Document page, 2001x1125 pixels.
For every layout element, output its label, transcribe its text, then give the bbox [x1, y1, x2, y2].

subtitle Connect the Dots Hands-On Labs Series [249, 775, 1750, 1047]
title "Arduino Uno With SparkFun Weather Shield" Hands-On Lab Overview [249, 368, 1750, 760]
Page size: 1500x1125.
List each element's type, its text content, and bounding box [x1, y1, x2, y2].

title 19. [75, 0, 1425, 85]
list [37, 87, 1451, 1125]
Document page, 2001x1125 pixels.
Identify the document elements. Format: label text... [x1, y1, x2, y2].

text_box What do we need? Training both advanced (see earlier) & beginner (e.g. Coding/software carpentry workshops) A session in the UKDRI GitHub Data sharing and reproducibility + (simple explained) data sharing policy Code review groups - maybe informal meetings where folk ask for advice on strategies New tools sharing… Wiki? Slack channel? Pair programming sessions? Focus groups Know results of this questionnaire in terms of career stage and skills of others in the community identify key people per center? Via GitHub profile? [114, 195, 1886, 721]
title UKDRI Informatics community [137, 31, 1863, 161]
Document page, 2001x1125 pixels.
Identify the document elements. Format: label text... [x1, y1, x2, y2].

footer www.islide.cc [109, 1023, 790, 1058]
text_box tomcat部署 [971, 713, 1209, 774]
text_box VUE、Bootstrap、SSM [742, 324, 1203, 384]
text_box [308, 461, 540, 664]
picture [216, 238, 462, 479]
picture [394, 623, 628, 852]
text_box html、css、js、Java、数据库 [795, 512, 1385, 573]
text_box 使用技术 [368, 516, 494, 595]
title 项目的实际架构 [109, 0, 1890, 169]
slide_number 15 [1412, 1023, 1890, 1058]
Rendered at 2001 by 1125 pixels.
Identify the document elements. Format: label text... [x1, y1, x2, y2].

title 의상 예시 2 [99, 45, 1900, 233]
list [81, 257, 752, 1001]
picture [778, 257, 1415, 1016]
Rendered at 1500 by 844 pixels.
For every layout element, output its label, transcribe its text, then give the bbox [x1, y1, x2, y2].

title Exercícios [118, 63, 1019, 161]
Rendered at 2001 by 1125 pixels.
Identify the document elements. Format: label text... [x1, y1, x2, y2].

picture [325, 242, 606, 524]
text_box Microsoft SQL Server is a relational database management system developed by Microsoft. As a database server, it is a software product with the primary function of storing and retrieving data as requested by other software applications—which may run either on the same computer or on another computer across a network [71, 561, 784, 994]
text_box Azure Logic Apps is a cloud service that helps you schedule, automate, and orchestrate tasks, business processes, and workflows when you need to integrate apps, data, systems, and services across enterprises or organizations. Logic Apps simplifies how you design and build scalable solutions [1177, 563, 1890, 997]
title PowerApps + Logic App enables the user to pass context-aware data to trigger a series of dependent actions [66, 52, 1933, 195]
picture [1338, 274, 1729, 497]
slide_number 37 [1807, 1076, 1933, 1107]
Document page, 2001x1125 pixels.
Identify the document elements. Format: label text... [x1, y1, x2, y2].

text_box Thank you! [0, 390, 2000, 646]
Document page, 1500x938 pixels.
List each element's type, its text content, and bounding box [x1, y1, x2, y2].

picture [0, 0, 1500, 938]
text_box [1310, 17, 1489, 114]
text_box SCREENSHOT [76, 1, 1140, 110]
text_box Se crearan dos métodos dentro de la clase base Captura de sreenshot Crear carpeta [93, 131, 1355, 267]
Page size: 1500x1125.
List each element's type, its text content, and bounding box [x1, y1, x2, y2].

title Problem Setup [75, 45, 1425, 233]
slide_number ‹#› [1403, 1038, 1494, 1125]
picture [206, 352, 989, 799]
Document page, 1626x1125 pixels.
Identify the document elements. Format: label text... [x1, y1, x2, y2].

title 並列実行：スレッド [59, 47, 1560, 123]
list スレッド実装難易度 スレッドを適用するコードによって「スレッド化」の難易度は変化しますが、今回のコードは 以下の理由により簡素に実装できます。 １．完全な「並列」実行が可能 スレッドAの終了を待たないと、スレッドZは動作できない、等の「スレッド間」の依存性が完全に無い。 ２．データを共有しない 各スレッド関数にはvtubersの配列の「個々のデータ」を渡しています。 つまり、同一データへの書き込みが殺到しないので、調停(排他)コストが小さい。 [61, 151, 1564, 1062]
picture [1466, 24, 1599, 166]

*Directive*
Write the entries above out again, unchanged and complete.

*Response box*
Document page, 2001x1125 pixels.
For every layout element, output its label, transcribe its text, then give the bbox [x1, y1, x2, y2].

subtitle Connect the Dots Hands-On Labs Series [249, 775, 1750, 1047]
title "Arduino Uno With SparkFun Weather Shield" Hands-On Lab Overview [249, 368, 1750, 760]
Page size: 1500x1125.
List each element's type, its text content, and bounding box [x1, y1, x2, y2].

title 19. [75, 0, 1425, 85]
list [37, 87, 1451, 1125]
Document page, 2001x1125 pixels.
Identify the document elements. Format: label text... [x1, y1, x2, y2].

text_box What do we need? Training both advanced (see earlier) & beginner (e.g. Coding/software carpentry workshops) A session in the UKDRI GitHub Data sharing and reproducibility + (simple explained) data sharing policy Code review groups - maybe informal meetings where folk ask for advice on strategies New tools sharing… Wiki? Slack channel? Pair programming sessions? Focus groups Know results of this questionnaire in terms of career stage and skills of others in the community identify key people per center? Via GitHub profile? [114, 195, 1886, 721]
title UKDRI Informatics community [137, 31, 1863, 161]
Document page, 2001x1125 pixels.
Identify the document elements. Format: label text... [x1, y1, x2, y2].

footer www.islide.cc [109, 1023, 790, 1058]
text_box tomcat部署 [971, 713, 1209, 774]
text_box VUE、Bootstrap、SSM [742, 324, 1203, 384]
text_box [308, 461, 540, 664]
picture [216, 238, 462, 479]
picture [394, 623, 628, 852]
text_box html、css、js、Java、数据库 [795, 512, 1385, 573]
text_box 使用技术 [368, 516, 494, 595]
title 项目的实际架构 [109, 0, 1890, 169]
slide_number 15 [1412, 1023, 1890, 1058]
Rendered at 2001 by 1125 pixels.
Identify the document elements. Format: label text... [x1, y1, x2, y2].

title 의상 예시 2 [99, 45, 1900, 233]
list [81, 257, 752, 1001]
picture [778, 257, 1415, 1016]
Rendered at 1500 by 844 pixels.
For every layout element, output its label, transcribe its text, then give the bbox [x1, y1, x2, y2].

title Exercícios [118, 63, 1019, 161]
Rendered at 2001 by 1125 pixels.
Identify the document elements. Format: label text... [x1, y1, x2, y2].

picture [325, 242, 606, 524]
text_box Microsoft SQL Server is a relational database management system developed by Microsoft. As a database server, it is a software product with the primary function of storing and retrieving data as requested by other software applications—which may run either on the same computer or on another computer across a network [71, 561, 784, 994]
text_box Azure Logic Apps is a cloud service that helps you schedule, automate, and orchestrate tasks, business processes, and workflows when you need to integrate apps, data, systems, and services across enterprises or organizations. Logic Apps simplifies how you design and build scalable solutions [1177, 563, 1890, 997]
title PowerApps + Logic App enables the user to pass context-aware data to trigger a series of dependent actions [66, 52, 1933, 195]
picture [1338, 274, 1729, 497]
slide_number 37 [1807, 1076, 1933, 1107]
Document page, 2001x1125 pixels.
Identify the document elements. Format: label text... [x1, y1, x2, y2].

text_box Thank you! [0, 390, 2000, 646]
Document page, 1500x938 pixels.
List each element's type, its text content, and bounding box [x1, y1, x2, y2].

picture [0, 0, 1500, 938]
text_box [1310, 17, 1489, 114]
text_box SCREENSHOT [76, 1, 1140, 110]
text_box Se crearan dos métodos dentro de la clase base Captura de sreenshot Crear carpeta [93, 131, 1355, 267]
Page size: 1500x1125.
List each element's type, its text content, and bounding box [x1, y1, x2, y2].

title Problem Setup [75, 45, 1425, 233]
slide_number ‹#› [1403, 1038, 1494, 1125]
picture [206, 352, 989, 799]
Document page, 1626x1125 pixels.
Identify the document elements. Format: label text... [x1, y1, x2, y2].

title 並列実行：スレッド [59, 47, 1560, 123]
list スレッド実装難易度 スレッドを適用するコードによって「スレッド化」の難易度は変化しますが、今回のコードは 以下の理由により簡素に実装できます。 １．完全な「並列」実行が可能 スレッドAの終了を待たないと、スレッドZは動作できない、等の「スレッド間」の依存性が完全に無い。 ２．データを共有しない 各スレッド関数にはvtubersの配列の「個々のデータ」を渡しています。 つまり、同一データへの書き込みが殺到しないので、調停(排他)コストが小さい。 [61, 151, 1564, 1062]
picture [1466, 24, 1599, 166]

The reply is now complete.